Silver MemberUsername: Ryersonresurrected
Post Number: 314
Mostly unscripted, Borat takes 2 the streets of cities in the "U.S. & A."
Borat (played by Sacha Baron Cohen) arrives in America... what happens next is nothing short of true "shock" comic genious, and he makes Tom Green's antics look tame & civilized. But there is something much more revealing about this picture than what is presented on the surface.
Early in the movie Borat goes to a comic instructor, who helps him with what might be appropriate/funny for American audiences. Let the jokes begin, because Borat is obviously not playing that game.

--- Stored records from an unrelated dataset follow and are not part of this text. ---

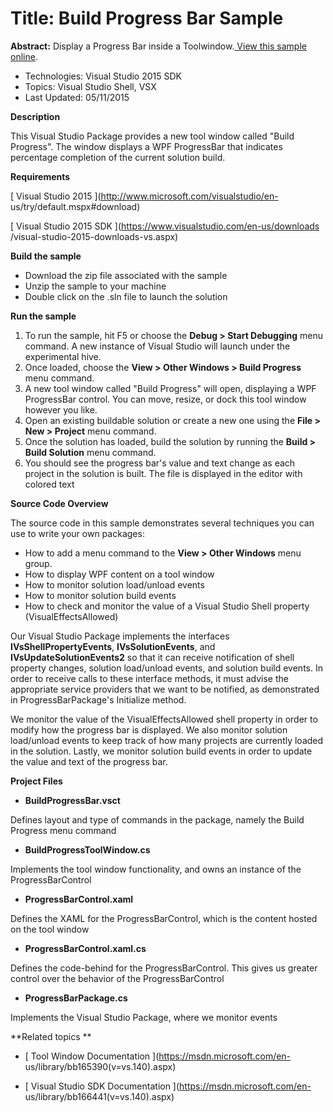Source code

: 
# Title: Build Progress Bar Sample
**Abstract:** Display a Progress Bar inside a Toolwindow.[ View this sample online](https://github.com/Microsoft/VSSDK-Extensibility-Samples).

* Technologies: Visual Studio 2015 SDK
* Topics: Visual Studio Shell, VSX
* Last Updated: 05/11/2015


**Description**

This Visual Studio Package provides a new tool window called "Build Progress".
The window displays a WPF ProgressBar that indicates percentage completion of
the current solution build.

**Requirements**

[ Visual Studio 2015 ](http://www.microsoft.com/visualstudio/en-
us/try/default.mspx#download)

[ Visual Studio 2015 SDK ](https://www.visualstudio.com/en-us/downloads
/visual-studio-2015-downloads-vs.aspx)



**Build the sample**

  * Download the zip file associated with the sample 
  * Unzip the sample to your machine 
  * Double click on the .sln file to launch the solution 



**Run the sample**

  1. To run the sample, hit F5 or choose the **Debug &gt; Start Debugging** menu command. A new instance of Visual Studio will launch under the experimental hive. 
  2. Once loaded, choose the **View &gt; Other Windows &gt; Build Progress** menu command.
  3. A new tool window called "Build Progress" will open, displaying a WPF ProgressBar control. You can move, resize, or dock this tool window however you like. 
  4. Open an existing buildable solution or create a new one using the **File &gt; New &gt; Project** menu command. 
  5. Once the solution has loaded, build the solution by running the **Build &gt; Build Solution** menu command. 
  6. You should see the progress bar's value and text change as each project in the solution is built. The file is displayed in the editor with colored text 



**Source Code Overview**

The source code in this sample demonstrates several techniques you can use to
write your own packages:

  * How to add a menu command to the **View &gt; Other Windows** menu group. 
  * How to display WPF content on a tool window 
  * How to monitor solution load/unload events 
  * How to monitor solution build events 
  * How to check and monitor the value of a Visual Studio Shell property (VisualEffectsAllowed)

Our Visual Studio Package implements the interfaces
**IVsShellPropertyEvents**, **IVsSolutionEvents**, and
**IVsUpdateSolutionEvents2** so that it can receive notification of shell
property changes, solution load/unload events, and solution build events. In
order to receive calls to these interface methods, it must advise the
appropriate service providers that we want to be notified, as demonstrated in
ProgressBarPackage's Initialize method.

We monitor the value of the VisualEffectsAllowed shell property in order to
modify how the progress bar is displayed. We also monitor solution load/unload
events to keep track of how many projects are currently loaded in the
solution. Lastly, we monitor solution build events in order to update the
value and text of the progress bar.



**Project Files**

* **BuildProgressBar.vsct**

Defines layout and type of commands in the package, namely the Build Progress
menu command

* **BuildProgressToolWindow.cs**

Implements the tool window functionality, and owns an instance of the
ProgressBarControl

* **ProgressBarControl.xaml**

Defines the XAML for the ProgressBarControl, which is the content hosted on
the tool window

* **ProgressBarControl.xaml.cs**

Defines the code-behind for the ProgressBarControl. This gives us greater
control over the behavior of the ProgressBarControl

* **ProgressBarPackage.cs**

Implements the Visual Studio Package, where we monitor events



**Related topics **

* [ Tool Window Documentation ](https://msdn.microsoft.com/en-
us/library/bb165390(v=vs.140).aspx)

* [ Visual Studio SDK Documentation ](https://msdn.microsoft.com/en-
us/library/bb166441(v=vs.140).aspx)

A stop in New York City introduces Borat 2 the subway experience - nearly getting killed by trying 2 introduce himself with kisses 2 some thug types.
Approaching New Yorkers on the streets while moving in for a kiss proves disastrous and hillarious as well.
But one cannot get 2 far into this laugh-fest before realizing that the joke in not about some foreigner clown in a cheap grey suit.
Borat is the eyes of the outside as he steps into a world far, far different from what we expect 2 see in the good ol' U.S.A.
His character, a jew-fearing, sex craved , male chauvinist, big/ot, is actually likeable - believe it or not. The Borat character is more innocently ignorant than are the people he encounters.
He talks with a feminist group and has a little fun with the women on the panel - who obviously are not in on the joke, and didn't take his ignorances 2 kindly. In true Borat style, he manages to offend the panel completely before the session has even ended. Yes, the audience learned something.....we were introduced to feminism...., and why is there such a need for feminism, u may ask - cut to the following scenes.
In his quest to meet Pamela Anderson (he fell in love with her by watching Baywatch on his hotel television), Borat heads west, 2 California, and the fun is surely just beginning.
He travelled to the South and got himself next to some modern-day cowboys, and we learned something there 2. While at the rodeo, one man instructed him 2 shave his moustache, so he is not mistaken for a muslim terrorist... Yes, I'd say we learned something.
A telling moment in this movie came when Borat stopped at a bed & breakfast run by the most pleasant elderly couple you could ever expect to meet.
The laughs here begin when he realizes they are Jewish. Fear sets in, and he and his "producer" are convinced the "Jews" will kill them.
This part of the movie has received a lot of criticism from those who are not capable of getting the joke. The laugh was never directed at the elderly Jewish couple... the joke was entirely on the foolish bigotry many still hold toward anyone who is Jewish.
The sweet little old lady and her husband bring them food and tell them they don't want Borat to go hungry....evidently the joke is on us - very smart!
Also, Christians may want to think twice before ever criticizing other religions for their mores and traditions. We see first hand the, seemingly crazy, bible-thumpers running down aisles, hands raised in air, like methamphetamine-filled teens. They jump and cry and yell for Jesus as if he had just tuned in for the weekly crazy show - EEE-YEEAHHHH, JEEESUS HAS SAVVVVED U!!
Shakespeare was an artist who cleverly wrote plays that would reflect the craziness of the society back on the audience (sometimes literally using mirrors 2 reflect the King's face back to the audience - the King often sat in the front row). The point being that the joke was really not on the stage, but within the society itself. The Truman Show, with Jim Carrey, was another movie that had a similar aim.
Although done quite differently, Borat has cleverly taken society and handed it a very gigantic mirror to look into....the question will be: who will u really be laughing at in this movie?
I think I'd rate this educational comedy as an A.